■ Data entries
************

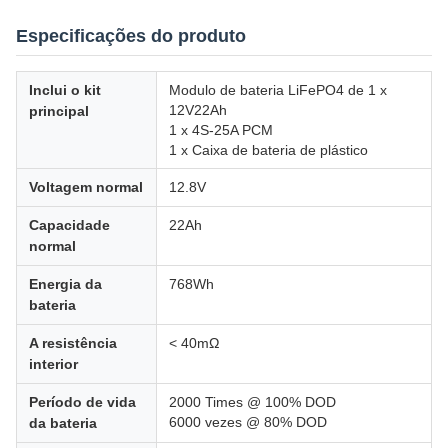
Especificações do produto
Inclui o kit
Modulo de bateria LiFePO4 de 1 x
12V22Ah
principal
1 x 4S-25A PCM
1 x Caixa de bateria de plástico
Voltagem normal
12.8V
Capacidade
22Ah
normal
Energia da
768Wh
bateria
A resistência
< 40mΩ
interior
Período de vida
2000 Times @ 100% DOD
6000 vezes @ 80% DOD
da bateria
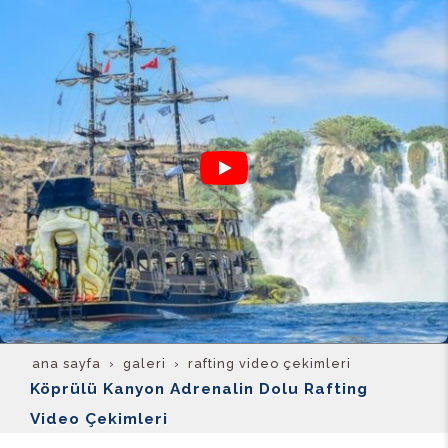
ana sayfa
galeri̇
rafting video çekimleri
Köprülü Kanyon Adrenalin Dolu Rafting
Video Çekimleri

************

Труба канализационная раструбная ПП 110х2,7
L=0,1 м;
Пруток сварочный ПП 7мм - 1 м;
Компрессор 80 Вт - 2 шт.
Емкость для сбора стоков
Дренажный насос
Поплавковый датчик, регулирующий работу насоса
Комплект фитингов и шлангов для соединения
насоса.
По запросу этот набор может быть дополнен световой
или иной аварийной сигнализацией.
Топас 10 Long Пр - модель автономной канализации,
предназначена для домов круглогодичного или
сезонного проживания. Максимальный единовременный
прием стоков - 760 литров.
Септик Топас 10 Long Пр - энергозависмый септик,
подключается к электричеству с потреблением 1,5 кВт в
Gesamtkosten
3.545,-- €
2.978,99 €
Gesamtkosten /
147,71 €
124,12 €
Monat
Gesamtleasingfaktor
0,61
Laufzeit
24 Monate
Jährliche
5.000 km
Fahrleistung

************

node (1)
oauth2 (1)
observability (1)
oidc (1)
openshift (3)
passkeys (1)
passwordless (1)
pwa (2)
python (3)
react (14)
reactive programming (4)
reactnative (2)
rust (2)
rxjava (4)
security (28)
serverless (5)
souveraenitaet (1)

************

■ What the task asks
Report every line in the rows above that contains the word "Long", copying each such line in full.

■ Response to this exercise
Топас 10 Long Пр - модель автономной канализации,
Септик Топас 10 Long Пр - энергозависмый септик,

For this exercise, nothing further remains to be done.